Sunday, July 08, 2007

Independance!

I would like to start off by saying that I have had a brilliant week. As you read this, please imagine me grinning like a Cheshire Cat, that’s how happy I am!

So why, I hear you ask, am I so happy. Well, primarily I am no longer on crutches (please imagine fireworks, and crowds of people cheering). But that’s not all that’s happened this week. Feel the suspense, and read on…

On Tuesday, I had my appointment with an Orthopaedic doctor. The American health care system is full of paperwork! I was asked to arrive 15 minutes before my appointment, just so that I had time to fill out the 4000 sheets of paper (I might be exaggerating slightly). I then had to wait half an hour to see the doctor (almost made me homesick, reminds me of the NHS).

So anyway, the doctor prodded and poked my ankle, and nothing really hurt. I have one sore spot, and that’s about it. He said that I may as well walk on it, to help mobilise the damaged ligament. Thanks to this, it now only takes me 10 minutes to walk across the campsite instead of 40. I have some independence again.

The doctor’s practice was located about a 30 minute drive away, and unfortunately I don’t have Ernie with me (he wouldn’t fit in my luggage, despite all the American’s insisting he would…). The health officer, Pat, drove me there in one of the camp’s 4x4s. But not just any 4x4. It is the car, that if I lived in America, I would defiantly drive.

The car is well known throughout the US, as being the only car big enough to eat other cars whole! They are awesome. This particular ‘burb (as they’re called) is a 6.5 ltr V8, and gets an incredible 8 miles to the gallon on a good day. Being as big as they are (even bigger than Volvo estates), it is inevitable that they will hit something. Unfortunatly for Pat, we hit an American mailbox (which stick out a little).

Pat + Suburban = ?. No Algebra involved here, just one very Suburbaned mailbox. And this was after Pat stood the pole up from it's 30 to 40 degree lean.

Pat being the good American Eagle Boy Scout that he is (a Scout is honest…) stopped to check the damage, and tell the owner. I think it’s fair to say that the mailbox was well and truly Suburban’d (that’s right, it’s the only US car to have a verb). Also unfortunately for Pat, the mailbox is/was customised, and on a very expensive looking wooden plinth.

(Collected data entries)
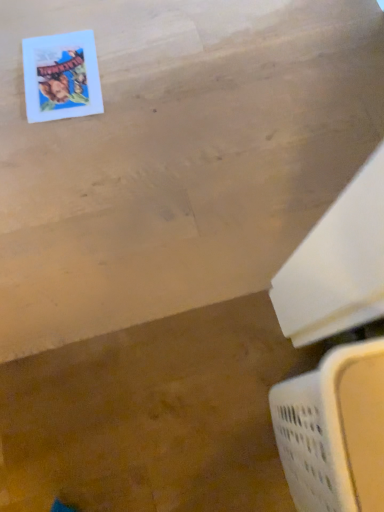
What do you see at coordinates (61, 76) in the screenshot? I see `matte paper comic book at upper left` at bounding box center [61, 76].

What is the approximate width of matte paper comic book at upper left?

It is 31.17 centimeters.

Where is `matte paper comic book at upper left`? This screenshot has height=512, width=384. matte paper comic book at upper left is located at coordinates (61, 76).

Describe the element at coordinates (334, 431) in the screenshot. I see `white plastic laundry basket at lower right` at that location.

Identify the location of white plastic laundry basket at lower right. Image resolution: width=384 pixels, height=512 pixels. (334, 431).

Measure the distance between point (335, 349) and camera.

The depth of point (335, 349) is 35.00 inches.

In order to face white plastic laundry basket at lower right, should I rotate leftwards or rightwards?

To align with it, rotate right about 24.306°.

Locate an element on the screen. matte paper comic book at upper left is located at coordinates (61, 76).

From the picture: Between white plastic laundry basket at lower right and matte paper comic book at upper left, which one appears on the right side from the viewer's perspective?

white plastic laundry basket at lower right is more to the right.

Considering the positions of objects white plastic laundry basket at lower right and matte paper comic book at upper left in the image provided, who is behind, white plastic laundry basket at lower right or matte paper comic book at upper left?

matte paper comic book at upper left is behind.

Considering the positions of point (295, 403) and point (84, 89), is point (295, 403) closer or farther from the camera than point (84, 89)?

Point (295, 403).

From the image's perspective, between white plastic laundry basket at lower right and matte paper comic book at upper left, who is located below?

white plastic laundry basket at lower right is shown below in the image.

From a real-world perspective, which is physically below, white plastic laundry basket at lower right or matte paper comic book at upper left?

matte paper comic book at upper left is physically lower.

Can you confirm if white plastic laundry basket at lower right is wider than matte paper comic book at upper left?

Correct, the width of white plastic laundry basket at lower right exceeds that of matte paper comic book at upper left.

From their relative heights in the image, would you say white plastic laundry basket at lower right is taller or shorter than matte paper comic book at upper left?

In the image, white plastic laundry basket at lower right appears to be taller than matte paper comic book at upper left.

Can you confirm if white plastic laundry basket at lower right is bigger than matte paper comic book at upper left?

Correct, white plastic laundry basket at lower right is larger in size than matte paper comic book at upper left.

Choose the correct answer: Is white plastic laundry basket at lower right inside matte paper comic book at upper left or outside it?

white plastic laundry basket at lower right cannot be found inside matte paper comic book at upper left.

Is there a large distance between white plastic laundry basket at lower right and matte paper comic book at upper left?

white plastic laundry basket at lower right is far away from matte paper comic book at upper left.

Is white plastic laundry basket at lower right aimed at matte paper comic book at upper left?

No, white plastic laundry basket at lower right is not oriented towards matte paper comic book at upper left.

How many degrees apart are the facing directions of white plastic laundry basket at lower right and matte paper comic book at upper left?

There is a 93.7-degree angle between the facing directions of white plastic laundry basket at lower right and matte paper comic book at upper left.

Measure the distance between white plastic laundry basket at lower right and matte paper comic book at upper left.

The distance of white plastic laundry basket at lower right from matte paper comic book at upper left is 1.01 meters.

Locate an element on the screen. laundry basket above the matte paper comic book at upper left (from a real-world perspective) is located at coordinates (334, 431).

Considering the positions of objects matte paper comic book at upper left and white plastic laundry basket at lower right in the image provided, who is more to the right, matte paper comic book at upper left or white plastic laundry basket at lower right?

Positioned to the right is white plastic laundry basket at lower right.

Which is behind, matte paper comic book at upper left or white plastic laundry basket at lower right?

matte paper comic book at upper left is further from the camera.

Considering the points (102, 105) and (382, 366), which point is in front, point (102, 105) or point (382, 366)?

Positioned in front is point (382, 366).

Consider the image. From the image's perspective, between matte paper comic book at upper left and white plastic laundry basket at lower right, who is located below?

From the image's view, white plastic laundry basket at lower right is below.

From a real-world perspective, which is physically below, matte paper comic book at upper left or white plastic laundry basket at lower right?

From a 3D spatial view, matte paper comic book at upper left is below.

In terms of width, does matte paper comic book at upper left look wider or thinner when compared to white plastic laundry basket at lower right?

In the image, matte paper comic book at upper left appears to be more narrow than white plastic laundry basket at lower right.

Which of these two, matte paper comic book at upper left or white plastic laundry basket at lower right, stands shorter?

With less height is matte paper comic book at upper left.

> Exercises to complete:
1 – According to the blog entry, how many miles to the gallon does the 'burb get on a good day?
2 – In the rows, change "comic book" to "magazine" in everything from the line containing "Is white plastic laundry basket at lower right aimed" down to the line containing "Considering the points", and return only those lines.

> List of solutions:
1 – 8 miles to the gallon.

2 –
Is white plastic laundry basket at lower right aimed at matte paper magazine at upper left?

No, white plastic laundry basket at lower right is not oriented towards matte paper magazine at upper left.

How many degrees apart are the facing directions of white plastic laundry basket at lower right and matte paper magazine at upper left?

There is a 93.7-degree angle between the facing directions of white plastic laundry basket at lower right and matte paper magazine at upper left.

Measure the distance between white plastic laundry basket at lower right and matte paper magazine at upper left.

The distance of white plastic laundry basket at lower right from matte paper magazine at upper left is 1.01 meters.

Locate an element on the screen. laundry basket above the matte paper magazine at upper left (from a real-world perspective) is located at coordinates (334, 431).

Considering the positions of objects matte paper magazine at upper left and white plastic laundry basket at lower right in the image provided, who is more to the right, matte paper magazine at upper left or white plastic laundry basket at lower right?

Positioned to the right is white plastic laundry basket at lower right.

Which is behind, matte paper magazine at upper left or white plastic laundry basket at lower right?

matte paper magazine at upper left is further from the camera.

Considering the points (102, 105) and (382, 366), which point is in front, point (102, 105) or point (382, 366)?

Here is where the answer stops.